The twelve-faced body of the tomb was built of red sandstone, but the pedestal with the original structure (the corners are in form of the projected cubic) was built of the hewed stone. Unlike other tombs of Azerbaijan the vault of the Gulustan tomb is situated on the land surface (in the pedestal). The pedestal looks like the projected pyramid outside but inside is cylindrical. The projected pyramid which is square in plan (6.6 x 6.6 cm) turns to the right twelve-faced in the upper part outside and twelve-faced upper chamber is situated on it. The upper tent cover of the tomb was completely destroyed. In accordance with this to identify if the cover looked like a pyramid or conic form is very difficult. The tomb surfaces were decorated with the carving geometric ornaments and were framed with the decorative arches. Each face of the tower is completed with the arches, by means of salient forking. Inside the recesses were covered with the neat designs as it exists in the tombs of Ajami Nakhchivani. When glanced at the designs in all twelve faces, it becomes clear that the succession existing here is completed by means of three kinds of geometric designs repeatedly. The joined part of the body with the stand, also the place passing to the dome, were encircled with the carved enforcement of stalactite shape. The assembling of the ornaments with other decorative elements and their connection give a rather more vivid and elastic image to the monument. The space structure of the Gulustan tomb is the unexampled specimen on the basis of a square from the circle, from cubic capacity to conic and thus the artistic – technical solution of the symmetric systems pass to one another. As the widespread area of these kinds of tombs is Anadolu, it is possible to regard the Gulustan tomb as the key indicator of the background unity of the central Azerbaijan and the tombs of the Anadolu Saljug. According to the symmetry between the architectural forms, cut and neatness of the designs the Gulustan tomb is differed from these stone tombs for its advantage.

=== Jugha ===
Jugha is the settlement of the Middle Ages in the north-west from the Gulustan village. It is limited by the high mountain range in the north, by the Araz River in the south, and by the ancient cemetery in the west.
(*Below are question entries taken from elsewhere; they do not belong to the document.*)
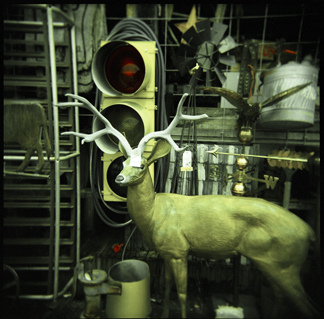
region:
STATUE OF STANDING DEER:
[58, 81, 319, 316]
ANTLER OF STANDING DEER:
[60, 85, 133, 156]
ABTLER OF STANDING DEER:
[140, 91, 209, 172]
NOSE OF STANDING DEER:
[115, 173, 124, 180]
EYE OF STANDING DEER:
[121, 160, 127, 165]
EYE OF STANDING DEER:
[131, 163, 144, 171]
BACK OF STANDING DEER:
[186, 195, 231, 212]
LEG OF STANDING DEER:
[169, 260, 189, 317]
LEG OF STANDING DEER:
[157, 264, 168, 317]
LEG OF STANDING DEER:
[270, 264, 320, 315]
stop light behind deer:
[91, 39, 154, 200]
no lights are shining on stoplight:
[91, 39, 154, 201]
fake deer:
[56, 92, 320, 317]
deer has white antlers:
[56, 93, 208, 156]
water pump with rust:
[78, 257, 120, 318]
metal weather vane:
[202, 82, 311, 306]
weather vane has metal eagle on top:
[199, 69, 318, 307]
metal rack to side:
[2, 0, 78, 315]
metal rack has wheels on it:
[1, 0, 77, 316]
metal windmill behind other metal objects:
[177, 20, 237, 89]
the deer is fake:
[56, 92, 315, 317]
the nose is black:
[116, 174, 124, 179]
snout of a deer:
[114, 174, 128, 184]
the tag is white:
[129, 152, 139, 167]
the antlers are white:
[53, 91, 207, 155]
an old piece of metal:
[77, 254, 120, 318]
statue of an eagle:
[202, 82, 309, 125]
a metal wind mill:
[178, 19, 237, 93]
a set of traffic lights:
[91, 39, 158, 200]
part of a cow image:
[5, 104, 51, 171]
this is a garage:
[12, 15, 292, 288]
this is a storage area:
[20, 78, 286, 305]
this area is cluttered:
[25, 74, 279, 266]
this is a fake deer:
[78, 103, 301, 302]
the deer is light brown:
[135, 182, 293, 291]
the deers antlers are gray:
[62, 77, 180, 158]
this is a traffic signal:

The settlement in the form of narrow stripe on the left bank of the Araz River is lies towards from west to east. The residential buildings were completely destroyed in the area, remains of the building (especially burned bricks) were scattered in the around. From here were discovered the products of the glazed and unglazed ceramic in the pink colored decorated with the ornaments of various compositions, the copper coins and other examples of the material culture. There exist the archaeological monument of the Middle Ages in the west end of the place of residence. Its area is about 10 hectares. The grave monuments were from different periods, consists of the ram stones, stone graves, the chest and head stones made in the form of a rectangular prism. On the gravestones meets images of various subjects (especially the image of a winged dragon). According to the findings and grave monuments, it is assumed that the main activity period of the Cuğa belongs to the 11-17 centuries. There are also the grave monuments of the last period in the area.

=== Mineral water ===
The Gulustan mineral water is in the bed of the Alinjachay (Alinja River), at 2.5 km distance from the village of Gulustan, in the territory of Julfa region. The mineral water is extracted from the well of 135 m in depth which was drilled in 1962. The water is carbonic aerated, less mineralized, hyrocarbonated with natrium-calcium-magnezium. It is of the same type of “Kislovodsk” (Russia) and “Sirab” (Babak) waters.
It is used in treatment of the gastroenteric diseases.